Okay, so anyway, The Fair. The Fair was great. I was in this fair last year, as some of you might remember, with not so great results, and I’m not talking about sales here. Fuck sales. That’s not what this is about.
I was afraid to go to Palm Spring this time around, honestly. I didn’t want there to be a repeat of last year. I didn’t want a bunch of disappointments, nor did I want to have any expectations – which I didn’t. I don’t think I really had any major ones last year either to be honest. I only wanted my work in the show. That was all I really “expected,” as that’s what I was told. But bygones, and all that. So, this time, I didn’t even expect that – seriously!

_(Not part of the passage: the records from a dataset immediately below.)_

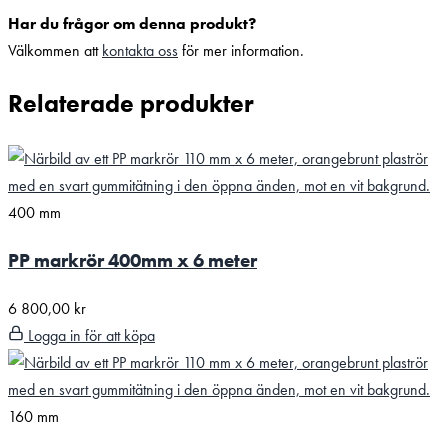
Har du frågor om denna produkt?
Välkommen att
kontakta oss
för mer information.
Relaterade produkter
400 mm
PP markrör 400mm x 6 meter
6 800,00
kr
Logga in för att köpa
160 mm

When I got to the Shulamit booth, I was very pleasantly surprised. Shula, Anne, and Lauren were there, (wo)manning the booth, which was curated, might I say, superior to every other booth I walked passed on my way to theirs. It was sparse, and very well thought out, capturing subtle coloring from Jona’s photographs, to the veins of Soraya’s sculptures, my And and Not painting, and David’s interactive light piece. It was beautiful!
I think I have to come back later to do C, D and E. I am just so busy with other crap at the moment. Hey, I tried!